Rezension

Faust meets Orpheus

Der Gentleman - Forrest Leo

Der Gentleman
von Forrest Leo

Bewertet mit 4 Sternen

„Ich hatte nie vor zu heiraten – vielmehr hatte ich vor, nie zu heiraten. Ich bin nicht für die Ehe geschaffen. Mein Geist ist nicht heiratsfähig, und ich komme aus keinem heiratsfähigen Stall. Meine Eltern starben an ihrem Hochzeitstag, falls Sie verstehen.“

Das sagt der berühmte Dichter Lionel Savage über sich selbst, der sich gezwungen sieht, zu heiraten, weil es 1850 in London keine standesgemäße Alternative gibt, seine finanziellen Probleme zu lösen. Leider löst diese Vernunftsehe bei Lionel eine Schreibblockade aus, die ihn zum Verzweifeln bringt. Sein Leben ist vorbei.
Unglaublich komisch wird hier eine Tragödie geschildert, die nahezu absurde Formen annimmt, als auch noch ein freundlicher Gentleman auftaucht, der behauptet, der Teufel zu sein, was nicht so bedrohlich wäre wie es klingt, und dem Lionel sein Leid klagt. Als kurz darauf seine Frau verschwindet, hat Lionel ein echtes Problem. 

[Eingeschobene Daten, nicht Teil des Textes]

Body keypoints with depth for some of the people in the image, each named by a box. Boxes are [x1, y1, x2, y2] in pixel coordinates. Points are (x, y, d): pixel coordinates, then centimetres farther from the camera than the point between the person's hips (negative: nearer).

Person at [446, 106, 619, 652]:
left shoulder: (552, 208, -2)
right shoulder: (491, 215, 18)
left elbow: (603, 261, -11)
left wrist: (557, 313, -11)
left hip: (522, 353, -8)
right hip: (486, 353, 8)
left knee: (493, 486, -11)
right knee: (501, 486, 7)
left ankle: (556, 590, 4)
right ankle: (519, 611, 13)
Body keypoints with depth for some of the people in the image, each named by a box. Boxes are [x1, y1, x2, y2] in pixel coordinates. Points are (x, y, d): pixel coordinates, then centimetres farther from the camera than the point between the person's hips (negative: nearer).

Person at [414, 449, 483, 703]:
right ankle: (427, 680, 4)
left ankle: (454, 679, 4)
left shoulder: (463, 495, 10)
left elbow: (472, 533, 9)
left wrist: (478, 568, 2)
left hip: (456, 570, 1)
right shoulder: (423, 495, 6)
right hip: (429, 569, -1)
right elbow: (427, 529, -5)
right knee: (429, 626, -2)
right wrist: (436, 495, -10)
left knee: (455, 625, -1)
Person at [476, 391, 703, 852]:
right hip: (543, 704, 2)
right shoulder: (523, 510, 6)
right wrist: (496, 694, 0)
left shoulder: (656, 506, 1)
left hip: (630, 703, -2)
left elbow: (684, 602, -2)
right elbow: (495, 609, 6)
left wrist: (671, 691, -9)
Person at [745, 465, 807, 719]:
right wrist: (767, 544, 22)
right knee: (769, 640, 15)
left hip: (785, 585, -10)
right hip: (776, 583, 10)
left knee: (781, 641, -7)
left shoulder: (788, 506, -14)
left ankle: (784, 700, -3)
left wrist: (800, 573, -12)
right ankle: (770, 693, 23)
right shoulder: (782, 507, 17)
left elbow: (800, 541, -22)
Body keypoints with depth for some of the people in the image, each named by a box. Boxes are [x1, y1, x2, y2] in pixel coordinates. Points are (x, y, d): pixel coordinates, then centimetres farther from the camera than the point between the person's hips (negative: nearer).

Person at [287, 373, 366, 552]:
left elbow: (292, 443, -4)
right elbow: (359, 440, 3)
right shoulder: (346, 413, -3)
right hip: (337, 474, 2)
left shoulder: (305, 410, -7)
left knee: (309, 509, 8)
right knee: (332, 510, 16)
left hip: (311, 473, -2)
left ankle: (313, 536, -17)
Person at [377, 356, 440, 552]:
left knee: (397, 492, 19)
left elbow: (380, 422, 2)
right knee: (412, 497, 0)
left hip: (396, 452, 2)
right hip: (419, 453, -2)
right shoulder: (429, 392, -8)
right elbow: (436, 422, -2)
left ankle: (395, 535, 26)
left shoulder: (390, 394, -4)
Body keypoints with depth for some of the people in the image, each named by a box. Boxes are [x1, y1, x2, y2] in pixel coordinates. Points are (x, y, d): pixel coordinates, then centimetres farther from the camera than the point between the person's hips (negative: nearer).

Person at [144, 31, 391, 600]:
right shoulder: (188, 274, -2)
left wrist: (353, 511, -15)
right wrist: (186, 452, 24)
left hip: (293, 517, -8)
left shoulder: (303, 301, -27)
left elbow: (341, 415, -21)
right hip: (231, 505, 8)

Dieses Buch verquickt genial und unterhaltsam unterschiedlichste klassische Elemente zu etwas Neuem, das fast wie eine moderne Faust-Kömödie in der viktorianischen Zeit wirkt. Faust meets Orpheus, bedient sich dabei an Ränkespielen in bester Shakespeare-Manier, spickt sie mit Moliere Figuren, die eigenartigen Dickens-Charme versprühen und so englisch sind, dass es fast staubt. Ein großer Spaß. 
Cousin Hubert, der Herausgeber des Buches, wirft bei jeder Gelegenheit despektierliche Kommentare ein, was die Farce dann auf die Spitze treibt. Man kommt kaum zum Luftholen. 
Bisweilen ist Lionel ein wenig zu weitschweifig, wenn auch trotzdem unterhaltsam.

„Der Gentleman“ ist ein wunderbar unterhaltsames Buch, sehr verrückt und auf moderne Art altmodisch-gediegen-britisch. Mir hat es gefallen.